Not in the relevant sense.  "Formula Translation".  If it were FT,
the usage argument would have some force.  Remember "Comintern".

	LISP is an acronym.

"LISt Processing".  Note the point of the capital letters convention:
the letters of an acronym (strong sense only) are capitalised because
we capitalise the first letter of words.  Lisp is only an acronym in
the weak sense, and the all-caps convention has never been required
for words like that.

It is important to understand that programming language names were
capitalised because they were programming language names.  The programming
languages Euler, Pascal, and Euclid were and are often written EULER,
PASCAL, and EUCLID, although they are not acronyms in any sense at all.

	PL/1 is an initialism.

No, PL/1 is a solecism.  It's PL/I with an eye, not a one.
Programming Language/One.

	APL is an initialism.  BAL is an initialism.  SQL is an initialism.
And as such irrelevant.
	
	Ada is not an acronym.  Java is not an acronym.  Pascal is not an acronym.

However, you will *very* often find ADA and PASCAL written.
For example, in Harel's book "Algorithmics: the Spirit of Computing",
we find in the index on page 418 ADA, MODULA-2, OCCAM, PASCAL, SIMULA-67
among others.  I suppose you could argue for "MODUlar LAnguage" and
"SIMUlation LAnguage", but Occam is a name just like Pascal.

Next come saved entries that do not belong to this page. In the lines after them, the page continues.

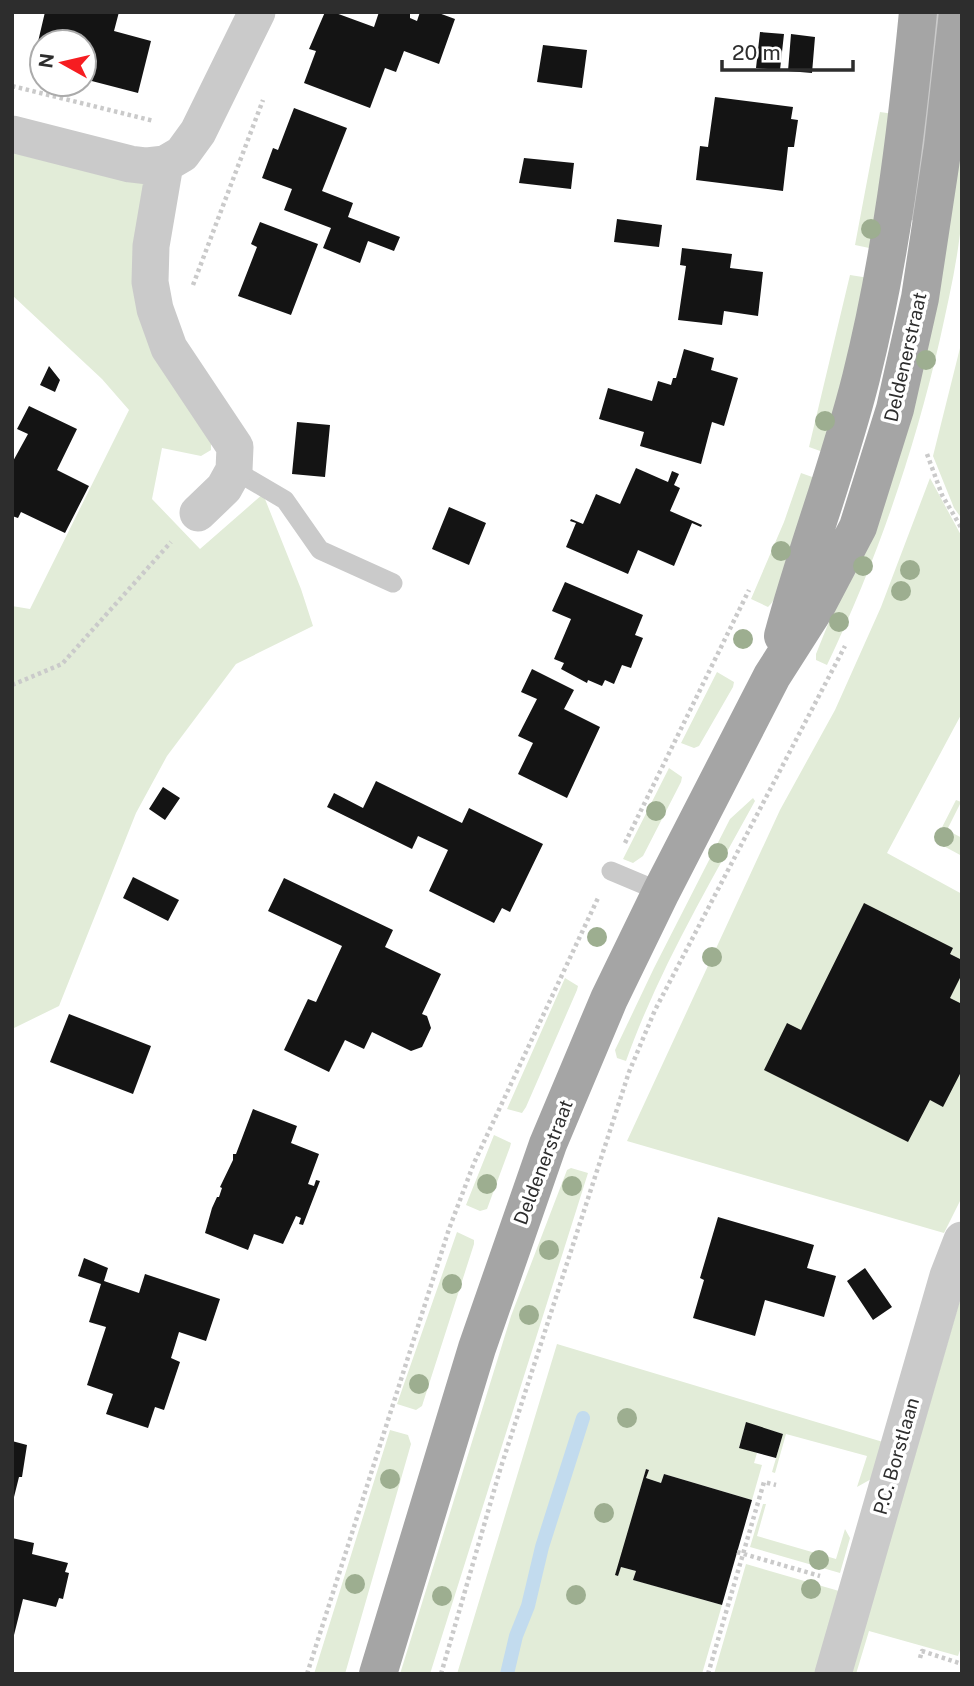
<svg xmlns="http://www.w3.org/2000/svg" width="974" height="1686" viewBox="0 0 974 1686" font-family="'Public Sans',sans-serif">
  <rect width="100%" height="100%" fill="#fff"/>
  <path fill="#e2ecd8" d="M962 91C962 131 965 173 962 213 959 255 949 298 940 339 914 452 877 560 827 665L816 660V654L849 572Z
    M880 112 894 114 874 249 855 245Z
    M12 148 150 182 148 254 211 428V450L201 456 162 448 152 499 200 549 263 494 301 589 313 626 236 664 167 756 136 813 59 1006 12 1029V606L30 609 129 410 102 379 12 295Z
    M850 275 869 278 823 452 809 447Z
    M962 340V519L954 508 933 456Z
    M801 473 815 478C808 502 784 595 768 607L751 599 784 522Z
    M930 478 962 537V713L887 853 962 894V1197L944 1233 627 1141 780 810 835 710 881 607Z
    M717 672 734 682 733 687 699 746 694 748 681 743Z
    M669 768 682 777 681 782 643 856 633 863 623 859Z
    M753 798 755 801C709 885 658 971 626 1061L617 1058 615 1050 654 968 730 819Z
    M956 800 961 802 947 830 962 838V856L938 843 936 839Z
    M565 978 578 986 577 990 526 1107 522 1113 507 1109Z
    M494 1135 511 1143 510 1147 487 1209 480 1211 466 1205Z
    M571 1168 588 1173 430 1674H400L511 1316 567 1170Z
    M457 1232 474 1240V1244L422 1406 416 1410 397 1404Z
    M962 1293V1644L958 1656 869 1631 856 1674H851Z
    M557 1344 883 1442 873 1478 857 1487 867 1456 786 1434 775 1473 772 1472 783 1434 746 1423 739 1447 757 1453 754 1463 762 1465 752 1500 664 1474 661 1483 646 1478 649 1470 646 1469 616 1575H618L621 1567 636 1571 634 1580 722 1605 702 1674H457Z
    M390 1430 408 1435 411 1444 345 1674H314Z
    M763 1504H766L757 1536 836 1559 845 1529 850 1538 840 1573 750 1547Z
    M746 1564 839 1591 815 1674H714Z"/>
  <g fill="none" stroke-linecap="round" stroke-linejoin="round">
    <path stroke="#c2dbee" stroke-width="14" d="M507 1674 516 1636 528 1606 542 1547 583 1418"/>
  </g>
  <path fill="#141414" d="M45 12H119L114 31 151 41 138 93 84 79V42H42V47L37 46Z
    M325 12H333L374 27 379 12H410V18L417 21 420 12H436L455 19 439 64 404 51 396 72 385 68 370 108 304 83 316 51 309 49Z
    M760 32 784 34 780 70 756 68Z
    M791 34 815 37 812 73 788 71Z
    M543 45 587 50 582 88 537 82Z
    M715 97 793 107 791 119 798 120 794 147H788L783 191 696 180 700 146 708 147Z
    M294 108 347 128 322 191 353 203 348 217 400 237 394 251 368 241 360 263 323 248 331 228 284 210 292 189 262 178 273 148 278 150Z
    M524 158 574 163 571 189 519 183Z
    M617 219 662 225 659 247 614 242Z
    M260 222 318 244 291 315 238 296 257 247 251 244Z
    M682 248 732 254 730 268 763 272 758 316 724 311 722 325 678 320 686 266 680 265Z
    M684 349 714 358 711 370 738 378 724 426 712 422 701 464 640 446 644 432 599 419 608 388 652 401 658 381 671 385 673 378H676Z
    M49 366 60 380 55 392 40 385Z
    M29 406 77 429 57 470 89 486 65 533 21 512 18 518 12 516V463L28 434 17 429Z
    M297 422 330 425 325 477 292 474Z
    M636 468 668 482 672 471 679 474 674 485 680 488 670 511 702 525 701 527 692 523 674 566 638 550 628 574 566 547 576 523 570 521 571 519 583 524 596 494 620 504Z
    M449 507 486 523 469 565 432 549Z
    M565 582 643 615 635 635 643 638 634 660 631 668 622 665 614 684 605 680 602 686 588 680 587 683 561 669 564 663 554 659 571 619 552 611Z
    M532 669 574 690 564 709 600 727 567 798 518 774 533 743 518 736 537 699 521 692Z
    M376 781 462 823 469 808 543 844 510 912 502 908 494 923 429 891 448 850 418 836 412 849 327 807 334 793 363 808Z
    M163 787 180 798 165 820 149 809Z
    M133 877 179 900 168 921 123 898Z
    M284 878 393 930 385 947 441 974 422 1014 427 1016 431 1028 422 1047 411 1051 372 1032 364 1049 345 1040 329 1072 284 1050 308 999 316 1002 342 946 268 911Z
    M864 903 953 948 950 954 962 960V974L950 998 962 1004V1070L943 1107 930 1100 908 1142 764 1070 787 1023 801 1030Z
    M69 1014 151 1046 133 1094 50 1062Z
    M253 1109 297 1126 291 1143 319 1154 308 1184 314 1186 316 1180 320 1181 303 1225 299 1224 301 1218 296 1216 283 1244 254 1234 248 1250 205 1233 212 1208 217 1197H219L222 1188 220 1187 233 1160V1154H236Z
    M718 1217 814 1245 807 1268 836 1276 824 1317 765 1300 755 1336 693 1318 704 1280 700 1278Z
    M84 1258 108 1268 104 1281 139 1293 145 1274 220 1299 206 1341 179 1332 171 1358 180 1362 164 1410 155 1407 148 1428 106 1414 113 1394 87 1385 106 1327 89 1322 101 1284 78 1276Z
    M865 1268 892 1307 873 1320 847 1281Z
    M746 1422 783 1434 776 1458 739 1448Z
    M12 1441 27 1445 22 1477H19L13 1501Z
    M646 1469 649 1470 646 1478 661 1483 664 1474 752 1500 722 1605 633 1580 636 1571 621 1567 618 1576 615 1575Z
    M12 1538 34 1543 32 1554 68 1563 65 1572 69 1573 63 1599 59 1598 56 1607 23 1599 13 1639Z"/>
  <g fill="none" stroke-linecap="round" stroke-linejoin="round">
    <path stroke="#cacaca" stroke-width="4.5" stroke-dasharray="3.5 3.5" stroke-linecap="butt" d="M12 86 154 121
      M193 285 263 100
      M927 454 942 495 962 529
      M12 685 62 664 171 542
      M625 843 749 590
      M737 1552 820 1576
      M920 1658 922 1651 962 1664
      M307 1674 449 1229 474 1163 598 898
      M441 1674 500 1470 629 1072 655 1010 845 646
      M708 1674 764 1482 776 1485"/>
    <path stroke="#cacaca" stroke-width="19" d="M914 211 938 12
      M234 470 285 500 320 550 393 583
      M611 871 661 892"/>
    <path stroke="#cacaca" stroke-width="37" d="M12 134 130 164 147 166 165 164 182 154 198 132 257 12
      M165 164 151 246 150 282 155 309 169 348 235 447 234 470 224 488 198 513
      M833 1674 948 1276 962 1240"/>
    <path stroke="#a5a5a5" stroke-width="38" d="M783 636C806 550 839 466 861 378 891 258 906 135 918 12
      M378 1674 477 1348 548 1144 609 999 661 892 772 676 816 607 858 527 895 409 920 298 943 146 958 12"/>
  </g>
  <g fill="#9dae90">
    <circle cx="871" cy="229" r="10"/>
    <circle cx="926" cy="360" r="10"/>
    <circle cx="825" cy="421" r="10"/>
    <circle cx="781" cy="551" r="10"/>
    <circle cx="863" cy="566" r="10"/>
    <circle cx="910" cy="570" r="10"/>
    <circle cx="901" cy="591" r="10"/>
    <circle cx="839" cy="622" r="10"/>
    <circle cx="743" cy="639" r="10"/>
    <circle cx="656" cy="811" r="10"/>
    <circle cx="944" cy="837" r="10"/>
    <circle cx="718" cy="853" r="10"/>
    <circle cx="597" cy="937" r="10"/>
    <circle cx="712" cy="957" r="10"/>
    <circle cx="487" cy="1184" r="10"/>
    <circle cx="572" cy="1186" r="10"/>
    <circle cx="549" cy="1250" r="10"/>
    <circle cx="452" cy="1284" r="10"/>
    <circle cx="529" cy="1315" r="10"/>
    <circle cx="419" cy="1384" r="10"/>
    <circle cx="627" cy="1418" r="10"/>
    <circle cx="390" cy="1479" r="10"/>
    <circle cx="604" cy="1513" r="10"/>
    <circle cx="819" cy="1560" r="10"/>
    <circle cx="355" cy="1584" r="10"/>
    <circle cx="811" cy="1589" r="10"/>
    <circle cx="576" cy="1595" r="10"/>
    <circle cx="442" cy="1596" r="10"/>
  </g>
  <g text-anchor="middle" stroke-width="7" stroke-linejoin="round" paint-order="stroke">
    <g font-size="19" fill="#2d2d2d" stroke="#fff">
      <text transform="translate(905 357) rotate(-77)" y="7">Deldenerstraat</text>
      <text transform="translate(543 1162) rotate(-69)" y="7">Deldenerstraat</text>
      <text transform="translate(896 1456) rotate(-74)" y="7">P.C. Borstlaan</text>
    </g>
  </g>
  <rect width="974" height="1686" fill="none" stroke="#2d2d2d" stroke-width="28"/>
  <g transform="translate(63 63) rotate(278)"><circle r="33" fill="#ffffff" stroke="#ababab" stroke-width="2"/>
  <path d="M0-5L12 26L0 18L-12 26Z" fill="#f61d21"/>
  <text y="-10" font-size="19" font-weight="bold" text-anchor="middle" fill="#2d2d2d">N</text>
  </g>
  <path d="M722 60v10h131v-10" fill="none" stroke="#2d2d2d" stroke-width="3.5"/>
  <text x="732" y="60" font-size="21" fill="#2d2d2d" stroke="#ffffff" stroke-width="5" paint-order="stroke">20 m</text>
</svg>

	Smalltalk is not an acronym.
	
Nor are Ada, Occam, and Pascal.  The Smalltalk programming language is
spelled "Smalltalk" because that's how the designers said it was spelled
and that's how they still say it's spelled.

	Programming Jeopardy
	Languages for $100: FORTRAN.
	Answer: "What For?"
	
If you want
 - extremely efficient code
 - modularity
 - typesafe overloading
 - user defined data types
 - arrays with dynamic sizes
 - nested procedures
 - a reasonable range of control structures
 - a standard interface to UNIX
 ...	
then modern Fortran isn't bad at all.

I think that little question and answer perfectly demonstrates my point
about the spelling indicating whether one has kept up to date.